The use of coralline hydroxyapatite in a "biocomposite" free flap.

An animal model was developed to determine the feasibility of vascularizing a porous biomaterial and transferring it as part of a free flap to a recipient site with enhanced resistance to infection due to the maintenance of a blood supply. To that end, the experiment was divided into three stages. Stage 1 compared the soft-tissue response of Interpore-200 to Interpore-500, both continuously porous hydroxyapatite materials implanted beneath the panniculus carnosus of the male Sprague-Dawley rat. Pore size was an important factor as it influenced vascular ingrowth, with Interpore-200 vascularizing earlier (complete at 1 week) and more intensely. Interpore-200 was therefore used for the remainder of the experiment. After 1 week of tissue ingrowth, the implants were moved from the abdomen to the skull on a vascular pedicle as a "biocomposite" free flap. Stage 2 was the histologic evaluation of 15 "biocomposite" free flaps over various time intervals up to 8 months.

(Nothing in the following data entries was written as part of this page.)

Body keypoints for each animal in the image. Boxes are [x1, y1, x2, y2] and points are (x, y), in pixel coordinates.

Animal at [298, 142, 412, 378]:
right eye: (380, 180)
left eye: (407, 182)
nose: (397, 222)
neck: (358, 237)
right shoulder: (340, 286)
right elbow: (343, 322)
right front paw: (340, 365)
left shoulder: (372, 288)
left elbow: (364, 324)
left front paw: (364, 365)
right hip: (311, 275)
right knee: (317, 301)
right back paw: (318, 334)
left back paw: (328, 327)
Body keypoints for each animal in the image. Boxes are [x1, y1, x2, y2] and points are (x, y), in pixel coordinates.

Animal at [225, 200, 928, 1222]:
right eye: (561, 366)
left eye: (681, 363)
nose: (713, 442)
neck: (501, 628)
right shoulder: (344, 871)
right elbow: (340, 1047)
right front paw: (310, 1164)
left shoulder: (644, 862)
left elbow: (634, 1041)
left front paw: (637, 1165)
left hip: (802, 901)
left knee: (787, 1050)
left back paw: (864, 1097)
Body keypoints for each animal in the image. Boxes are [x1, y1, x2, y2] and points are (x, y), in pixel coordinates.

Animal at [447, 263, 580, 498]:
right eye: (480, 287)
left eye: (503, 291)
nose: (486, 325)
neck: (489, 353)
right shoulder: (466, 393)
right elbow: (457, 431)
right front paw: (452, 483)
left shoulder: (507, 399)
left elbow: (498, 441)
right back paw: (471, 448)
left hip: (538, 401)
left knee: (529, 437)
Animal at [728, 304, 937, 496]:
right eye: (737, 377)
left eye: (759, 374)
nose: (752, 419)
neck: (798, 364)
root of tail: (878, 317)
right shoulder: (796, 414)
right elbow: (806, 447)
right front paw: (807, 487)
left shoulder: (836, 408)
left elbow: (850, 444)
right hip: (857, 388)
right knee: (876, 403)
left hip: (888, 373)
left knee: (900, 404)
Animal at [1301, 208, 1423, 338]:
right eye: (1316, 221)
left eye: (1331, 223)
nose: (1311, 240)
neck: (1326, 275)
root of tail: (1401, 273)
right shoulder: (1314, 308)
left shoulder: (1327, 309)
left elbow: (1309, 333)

The free flaps formed a fibrous union to the skull, while a simple nonvascularized Interpore-200 onlay graft (stage 2 control) demonstrated a bony union in three of four implants placed up to 2 months. Stage 3 confirmed the free flap's resistance to bacterial infection. A highly significant difference (p less than 0.005) in infection rates was demonstrated between the "biocomposite" and nonvascularized stage 3 controls with no Pseudomonas growth from 9 of 10 cultures of the free flaps 5 days after exposure to 10(4) Pseudomonas aeruginosa, while stage 3 controls demonstrated Pseudomonas growth in all cultures (heavy growth in 8 of 10). The "biocomposite" free flap has excellent potential to provide form and structure to wounds requiring reconstruction where bacterial contamination is a significant risk factor.